Selected text =>
[Start of Attachment]

You can see ULE vs. 4BSD performance benchmark at this link:
http://www.thejemreport.com/mambo/content/view/113/
Word around the campfire has been that the ULE scheduler is in some way “faster” than the 4BSD scheduler in FreeBSD. While conducting a benchmarking project to compare hardware performance, I performed all of my testing with both the ULE and the 4BSD schedulers to show the difference in performance. Read on for the results.
The Hardware
For this article I acquired the following hardware to use for two systems. They shared the same optical drive, hard drive, video card, RAM, cables, power supply, and chassis. Only the motherboard and CPU were changed to switch from the AMD machine to the Intel machine. This was done to prevent variations that could be caused by hardware manufacturing flaws or differences in output due to brand.- Asus K8V Deluxe
- AMD Athlon64 3200+
- Thermaltake K8 Silent Boost HSF
- Intel D875PBZ (rev. 301)
- Intel Pentium4 3.2E
- Corsair PC3200 TwinX-LL 1024MB kit
- Western Digital 36GB Raptor SATA hard drive
- Sony DDU1621 DVD-ROM
- ATI Radeon 9800Pro All-In-Wonder 128MB
- Antec TrueBlue 480w power supply
- Skyhawk Galaxy case with front, rear, side, and cowl fans
The heatsink/fan (HSF) unit that I used for the Intel processor came from Intel. It’s a modified version of the traditional socket478 fan, except it has a larger copper core than the previous edition and the fins on the heatsink are in a sort of star pattern. The locking mechanism is the same. The heatsink compound I used was already on the bottom of the heatsink in a small gray pad. Intel provided a syringe of extra compound, but I didn’t have cause to use it.
The Thermaltake K8 Silentboost is an excellent solid-copper HSF. It’s a good thing, too — it was my only choice. It seems there aren’t (or weren’t when I bought this unit two months ago) many manufacturers that make HSFs for AMD64 processors. For the Athlon64 processor I used the standard-issue white heatsink compound, which is verified and certified by AMD.
The RAM was sent to me by Corsair for this and other benchmarking projects. It is the same retail box kit that you can buy through any authorized reseller. I could have requested RAM from a number of other manufacturers, but I chose Corsair for its high level of compatibility with motherboards, its low latency and reliable performance.
The WD Raptor is the fastest SATA drive on the market, and I acquired it for this and other benchmarking projects.

[End of Attachment]

Work item A =>
Say whether each statement agrees with the scheduler benchmark text, answering yes or no and quoting the words of the text that decide it: (i) The AMD and Intel machines differed only in motherboard and CPU. (ii) The extra compound Intel supplied was applied to the Intel processor. (iii) The RAM was bought from an authorized reseller.

Given information =>

[Start of Attachment]

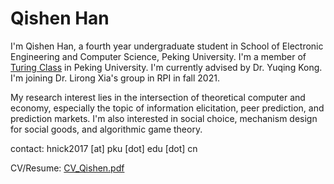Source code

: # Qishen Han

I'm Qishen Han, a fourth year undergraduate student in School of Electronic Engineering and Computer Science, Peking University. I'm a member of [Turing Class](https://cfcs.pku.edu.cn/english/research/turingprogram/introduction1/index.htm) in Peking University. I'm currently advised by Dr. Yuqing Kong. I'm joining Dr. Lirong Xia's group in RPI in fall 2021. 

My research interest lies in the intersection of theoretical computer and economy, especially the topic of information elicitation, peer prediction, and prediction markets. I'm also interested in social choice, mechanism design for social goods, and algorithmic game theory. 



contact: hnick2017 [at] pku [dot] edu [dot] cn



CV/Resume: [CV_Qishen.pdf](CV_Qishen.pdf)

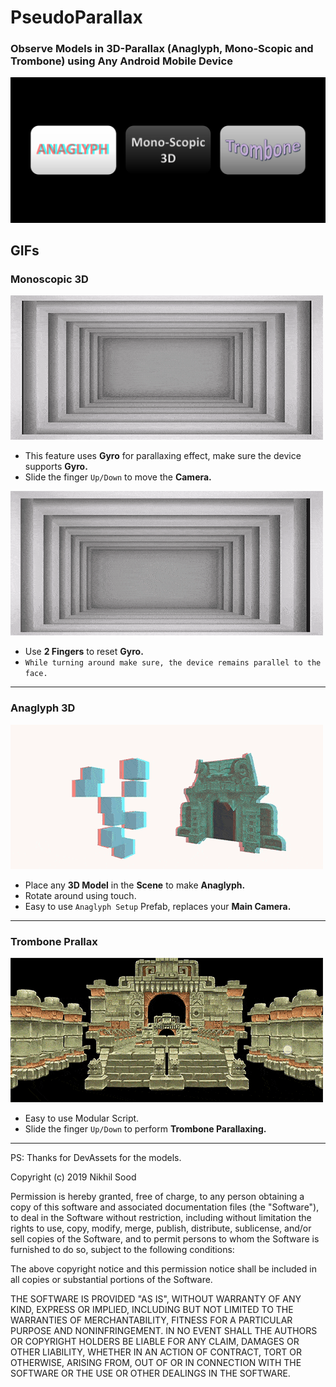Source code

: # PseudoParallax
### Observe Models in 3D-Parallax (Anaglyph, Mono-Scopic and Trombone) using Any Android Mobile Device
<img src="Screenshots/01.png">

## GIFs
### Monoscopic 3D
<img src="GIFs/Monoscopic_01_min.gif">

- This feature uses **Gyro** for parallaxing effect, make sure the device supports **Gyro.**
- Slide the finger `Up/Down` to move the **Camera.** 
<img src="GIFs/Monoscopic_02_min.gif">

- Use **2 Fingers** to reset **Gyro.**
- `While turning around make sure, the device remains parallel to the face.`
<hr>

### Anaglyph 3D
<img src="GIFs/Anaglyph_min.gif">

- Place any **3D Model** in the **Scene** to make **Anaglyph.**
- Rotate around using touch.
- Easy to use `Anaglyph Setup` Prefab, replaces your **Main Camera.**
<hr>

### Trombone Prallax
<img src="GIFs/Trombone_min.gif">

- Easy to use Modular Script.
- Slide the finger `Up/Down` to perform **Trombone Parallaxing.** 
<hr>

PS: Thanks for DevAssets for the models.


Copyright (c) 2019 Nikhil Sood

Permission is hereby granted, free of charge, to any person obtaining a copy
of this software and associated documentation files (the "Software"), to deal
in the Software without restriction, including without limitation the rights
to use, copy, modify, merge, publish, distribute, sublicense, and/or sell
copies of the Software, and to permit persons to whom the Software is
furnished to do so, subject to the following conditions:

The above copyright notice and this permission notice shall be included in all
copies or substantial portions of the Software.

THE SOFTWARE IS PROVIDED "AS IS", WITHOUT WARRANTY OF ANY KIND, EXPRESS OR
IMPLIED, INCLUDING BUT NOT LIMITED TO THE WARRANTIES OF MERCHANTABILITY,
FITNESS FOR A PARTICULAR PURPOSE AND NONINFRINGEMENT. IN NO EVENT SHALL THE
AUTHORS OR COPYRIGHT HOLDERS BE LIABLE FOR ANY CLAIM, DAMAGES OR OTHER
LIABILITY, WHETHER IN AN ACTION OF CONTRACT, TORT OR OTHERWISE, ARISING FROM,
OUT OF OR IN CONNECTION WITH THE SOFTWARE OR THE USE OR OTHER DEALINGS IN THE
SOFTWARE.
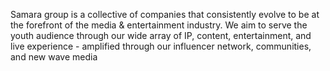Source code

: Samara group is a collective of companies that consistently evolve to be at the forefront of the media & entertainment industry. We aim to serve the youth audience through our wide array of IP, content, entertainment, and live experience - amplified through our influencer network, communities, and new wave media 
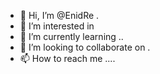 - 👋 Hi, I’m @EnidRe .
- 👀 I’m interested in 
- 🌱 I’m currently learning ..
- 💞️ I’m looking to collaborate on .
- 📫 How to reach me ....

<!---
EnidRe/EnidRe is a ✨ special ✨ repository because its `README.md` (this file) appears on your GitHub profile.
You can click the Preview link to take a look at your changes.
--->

[End of Attachment]

Work item B =>
In the listing, switch "Easy to use" to "Simple to use" in everything from the line containing "- Place any" down to the line containing "Copyright (c) 2019 Nikhil Sood", and give back those lines with nothing else changed.

Response box A =>
(i) Yes: "Only the motherboard and CPU were changed to switch from the AMD machine to the Intel machine."
(ii) No: "Intel provided a syringe of extra compound, but I didn’t have cause to use it."
(iii) No: "The RAM was sent to me by Corsair for this and other benchmarking projects."

Response box B =>
- Place any **3D Model** in the **Scene** to make **Anaglyph.**
- Rotate around using touch.
- Simple to use `Anaglyph Setup` Prefab, replaces your **Main Camera.**
<hr>

### Trombone Prallax
<img src="GIFs/Trombone_min.gif">

- Simple to use Modular Script.
- Slide the finger `Up/Down` to perform **Trombone Parallaxing.** 
<hr>

PS: Thanks for DevAssets for the models.


Copyright (c) 2019 Nikhil Sood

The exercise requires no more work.